Cathy barely looks at me as she scans the room. Her eyes stop on Isabella. “Who is she?”
“She’s my guest,” Connor says.
“She’s in my seat.”
“No,” I say, my voice more assured than I feel. “Cathy, we’ve talked about this. You know you have to stay at least a hundred feet away from me.”
Her eyes swing back to me. She has this discomfiting way of staring at you without blinking. “But I was invited. I can show you the email.”
Oliver stands and walks to her. “Why don’t we find you a table in the restaurant? Here, come with me.”
He does it so neatly that she’s out of the room as quickly as she entered. The waiter apologizes for the disturbance and fills our glasses with the next wine pairing. Oliver comes back a few minutes later and says that she’s been set up at a quiet table in the front of the restaurant.
“How did she know we’d be here?” Connor asks.
“She must’ve gotten a copy of the itinerary somehow,” Harper says.
“From your purse?” Connor says with a hint of alarm.
“Was she the one who mugged you?” Allison asks.
“No,” Harper says firmly. “It wasn’t her. Maybe the publicist screwed up. I’ve been trying to reach her… I’ll get to the bottom of this.”

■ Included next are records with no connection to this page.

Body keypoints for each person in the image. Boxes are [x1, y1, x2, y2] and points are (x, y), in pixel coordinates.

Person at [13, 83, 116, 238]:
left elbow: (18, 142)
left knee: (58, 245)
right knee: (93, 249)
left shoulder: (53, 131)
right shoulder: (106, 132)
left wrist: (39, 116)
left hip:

“Aren’t there supposed to be more courses?” Shek asks, unconcerned. The tip of his nose is red, and I’m glad it’s not my job to make sure he gets back to the hotel tonight.

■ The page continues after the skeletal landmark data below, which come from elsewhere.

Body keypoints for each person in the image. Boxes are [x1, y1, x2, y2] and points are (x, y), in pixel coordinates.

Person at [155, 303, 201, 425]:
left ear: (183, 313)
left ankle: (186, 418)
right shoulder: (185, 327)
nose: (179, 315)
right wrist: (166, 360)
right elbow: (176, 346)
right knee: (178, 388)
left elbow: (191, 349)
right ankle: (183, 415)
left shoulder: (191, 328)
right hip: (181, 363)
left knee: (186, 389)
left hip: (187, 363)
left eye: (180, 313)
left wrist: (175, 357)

I signal to the waiter, and in a moment, he and a colleague bring out a delicate piece of fish in a white wine emulsion with fried capers and lemon. It’s the best thing I’ve ever tasted, and I try to savor it despite the company and the interruption from Cathy. Tomorrow, I’m going to make sure she’s off this tour, but for now, I take a sip of the excellent wine, then put the last piece of fish on my fork.
I want to relish this moment of peace, the delicate flavors, the fine wine.
That’s my mistake, though, letting my guard down.
Because it’s only an instant later that I stop being able to breathe.
And now, for the first time on this trip, I’m truly scared.
CHAPTER 9It Tolls for Thee
The thing no one tells you about dying is that your life doesn’t flash before your eyes like you’re watching a movie. There’s no white light enveloping you while bucolic scenes scroll by—you on a bike with your dad, you at the park with your mom, your first kiss, first time, the last time you felt truly happy. Not when you can’t breathe.
Instead, your life closes in like a pinhole camera, tighter and tighter as you try to cough up the small bone that’s lodged in your airway. Your hands go up reflexively to your throat like you’re trying to choke yourself out, and all you can think is not like this as fear floods through your body.
But it doesn’t end like this. Not this time.
Because Oliver is the hero of this chapter.
Right before it feels like I’m going to pass out, he bounds around the table and grabs me from behind, his hands on my solar plexus. Then he pushes in and up until the bone dislodges, and poof, I can breathe again.
I take in three slow, ragged breaths, and the camera lens widens.
The entire cast is standing in front of me.
—Harper with tears on her cheeks.
—Allison and Emily clinging to each other in shock.
—Guy standing at the ready to do something—who knows what.